#### TEXT PASSAGE
☆ ☆ ☆ ☆

Now the master node is ready and its a part of the cluster now. Its time to add slaves. We just installed PostgreSQL and Patroni, but didn’t start anything. So this time if we start the patroni, it’ll automatically understand its a slave and start doing the pg_basebackup from the primary. Or you can use pg_backrest , Barman, WAL-E and custom scripts. But basebackup is the default one.

Create the conf file the same as Primary but make the below changes.

-- on node 2

Now start the Patroni on node2 and then node3. And check the status.

All the nodes are up and running now. You can bring down the master and see the failover process. Also you can bring down one of your etcd and test its high availability.

Split Read and Write:

This is another important part. If you are familiar with AWS Aurora’s endpoints, they are providing two different endpoint. One will always point to the master and the other one will point to the slaves. If you have multiple slaves, then it’ll automatically do the load balancing. In HAproxy, many people doing the same. But in GCP we don’t want to spend time and money to run HAproxy servers. We can directly use TCP load balancers for this.

I got this from Patroni’s github page:

How does haproxy determine who is the primary and connect to the primary?

Haproxy sends health-check probes to all patroni nodes it knows:

Look into config file: https://github.com/zalando/patroni/blob/master/haproxy.cfg#L24 check port 8008

8008 is the patroni rest api port.

☆ ☆ ☆ ☆

#### EXERCISE TASKS
[A] Condense the paragraph of the Patroni setup passage that begins "This is another important part" into a short bulleted list that keeps its main facts.
[B] Reproduce the portion of the Patroni setup passage between "Now the master" and "check the status.", inclusive.

#### DATASET ENTRIES
☆ ☆ ☆ ☆

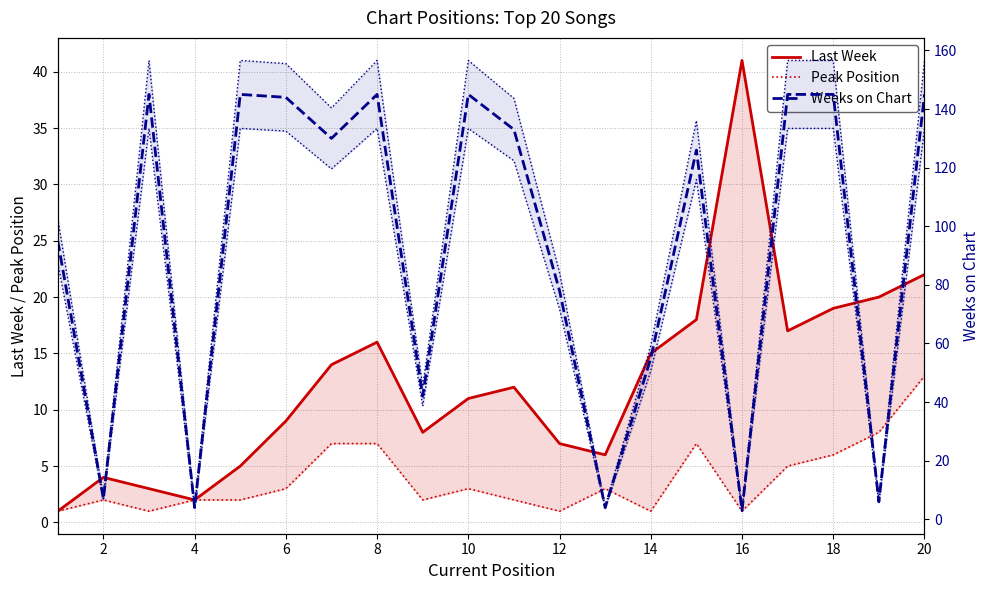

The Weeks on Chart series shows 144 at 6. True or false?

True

☆ ☆ ☆ ☆

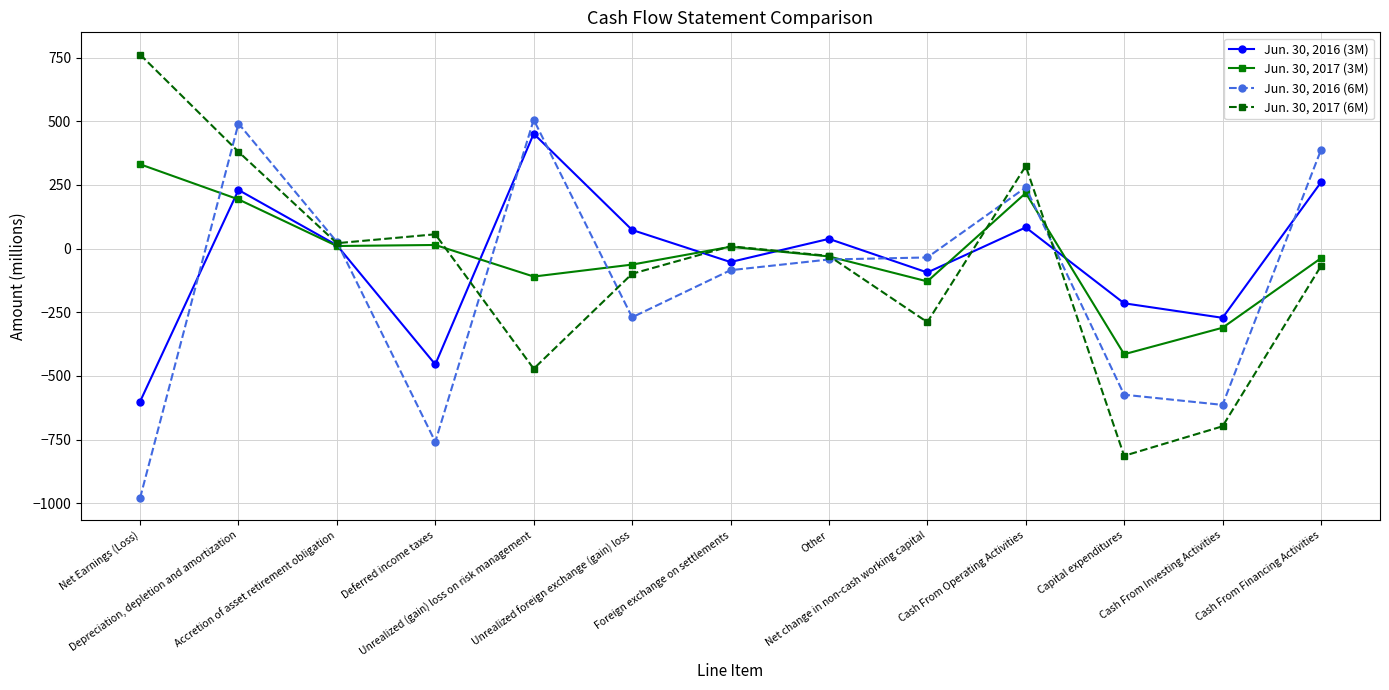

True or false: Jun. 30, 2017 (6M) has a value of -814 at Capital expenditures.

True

☆ ☆ ☆ ☆

#### OUTPUTS FOR THE TASKS
[A]
- AWS Aurora offers two endpoints: one always points to the master, and the other points to the slaves.
- With multiple slaves, the slave endpoint load-balances automatically.
- Many people set up the same arrangement with HAProxy.
- In GCP, TCP load balancers can be used directly, which avoids spending time and money running HAProxy servers.

[B]
Now the master node is ready and its a part of the cluster now. Its time to add slaves. We just installed PostgreSQL and Patroni, but didn’t start anything. So this time if we start the patroni, it’ll automatically understand its a slave and start doing the pg_basebackup from the primary. Or you can use pg_backrest , Barman, WAL-E and custom scripts. But basebackup is the default one.

Create the conf file the same as Primary but make the below changes.

-- on node 2

Now start the Patroni on node2 and then node3. And check the status.